Know, - may God have mercy on thee! – that the “name (of) Allāh” is (in Arabic) written with the help of seven letters , from which fourteen (others) are derived.  (Thus) three group of seven (tasābīʿ) are again formed, because a name and a meaning (maʿnā) co-exist with everything.  In the same way (the words) “tongue (and) ear” are (together) composed of seven letters from which fourteen others can be derived.  (Thus) these also consist of groups of seven, and the tongue and ear share between themselves all human speech.

The first words of the Coran are “in the name of God, the Merciful, the Compassionate.”  These words, in Arabic, Bismi’l-lāh, are written (with the help of) seven letters, from which twelve others can be derived.  These are followed by the twelve letters (of the end of the phrase), the words ar-Raḥmān ar-Raḥīm.  (And the first) chapter (of the Coran), entitled al-Ḥamd, is composed of seven verses.  The seven letters of the Bismi’l-lāh allegorically stand for the seven Nātiqs, great Prophets, and from these are derived twelve letters which symbolize the fact that every Nātiq is followed by twelve naqībs, or “headmen.”  Then the twelve letters (composing the words) ar-Raḥmān ar-Raḥīm, with the nineteen other letters which are derived from these, symbolize the fact that from the Nātiqs are derived the Imams, seven after each of them, with twelve ḥujjats, thus making nineteen altogether.

The seven verses which form the chapter al-Ḥamd stand allegorically for the seven degrees (i.e. basic principles) of the religion (marātibu’d-dīn as-sabʿ).  (Just as) the chapter al-Ḥamd opens the book of God, so the “degrees of religion” open the door of knowledge of the religion of God.

There are letters in the Coran, standing at the beginning of certain sūras (used in their original value, not in numerical capacity).  They at first appear to be meaningless (just as those at) the beginning of the chapter al-Baqar (ii), or in others.  The letter alif allegorizes the Nātiq, and lām stands for the Waṣī, while mīm symbolizes the Imam.  This is what the letters a-l-m at its beginning stand for.

At the beginning of the chapter al-Aʿrāf (vii) there stands the group a-l-m-ṣ.  Here the letter alif symbolizes the Nātiq, lām – the Waṣī, mīm – the Mutimm Imām, and ṣad – the ḥujjat of the Imam.   At the beginning of the chapter Yūnus (x) there stands the group a-l-r in which alif refers to the Nātiq, lām to the Waṣī, while symbolizes the Mutimm Imam.  The same applies (to other places) where appears in the beginning of the chapter.  In the chapter ar-Raʿd (xiii) there stands at the beginning a-l-m-r ….

Available data
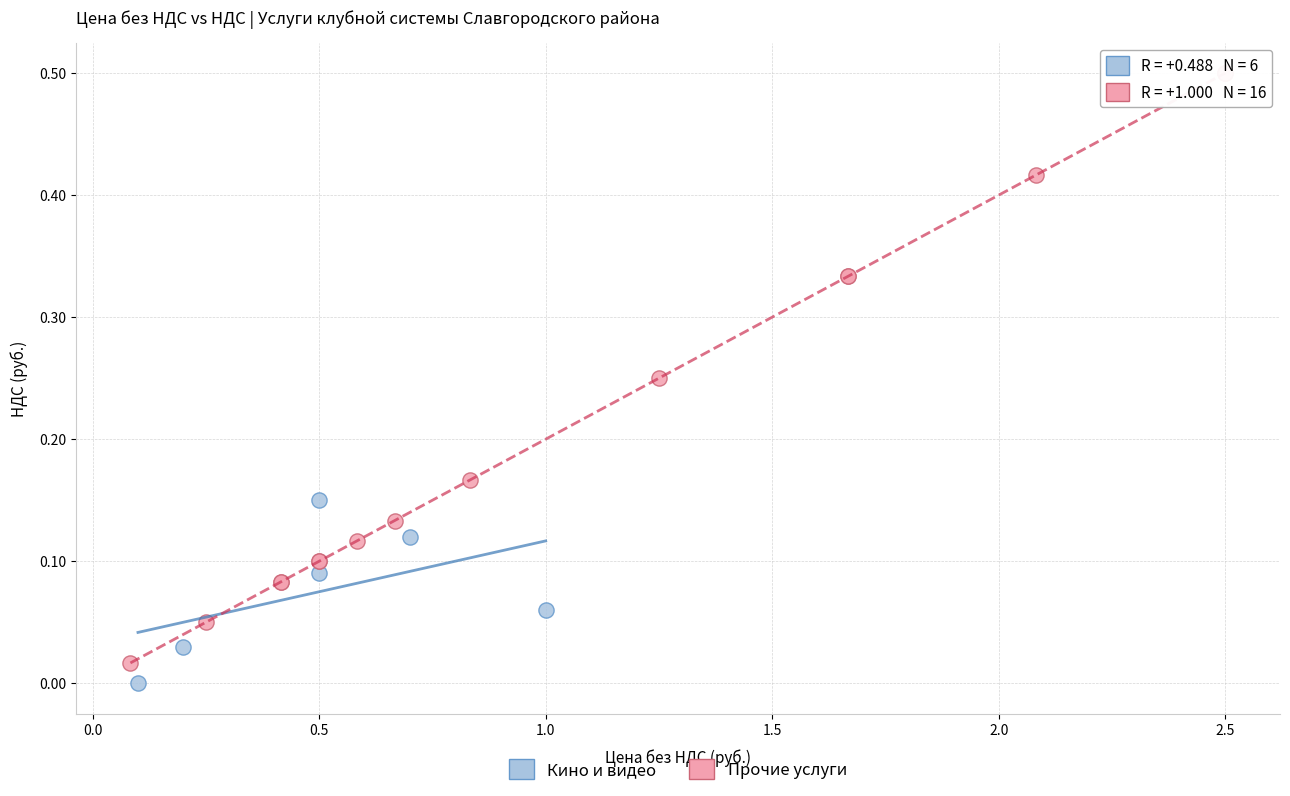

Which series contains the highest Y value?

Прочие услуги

Prompt 1
Reproduce the stretch of the passage on Coranic letters from "Know, - may" through "all human speech.".
Prompt 2
Name every chapter of the Coran that the passage on Coranic letters refers to by its title.

Task output 1
Know, - may God have mercy on thee! – that the “name (of) Allāh” is (in Arabic) written with the help of seven letters , from which fourteen (others) are derived.  (Thus) three group of seven (tasābīʿ) are again formed, because a name and a meaning (maʿnā) co-exist with everything.  In the same way (the words) “tongue (and) ear” are (together) composed of seven letters from which fourteen others can be derived.  (Thus) these also consist of groups of seven, and the tongue and ear share between themselves all human speech.

Task output 2
al-Ḥamd
al-Baqar (ii)
al-Aʿrāf (vii)
Yūnus (x)
ar-Raʿd (xiii)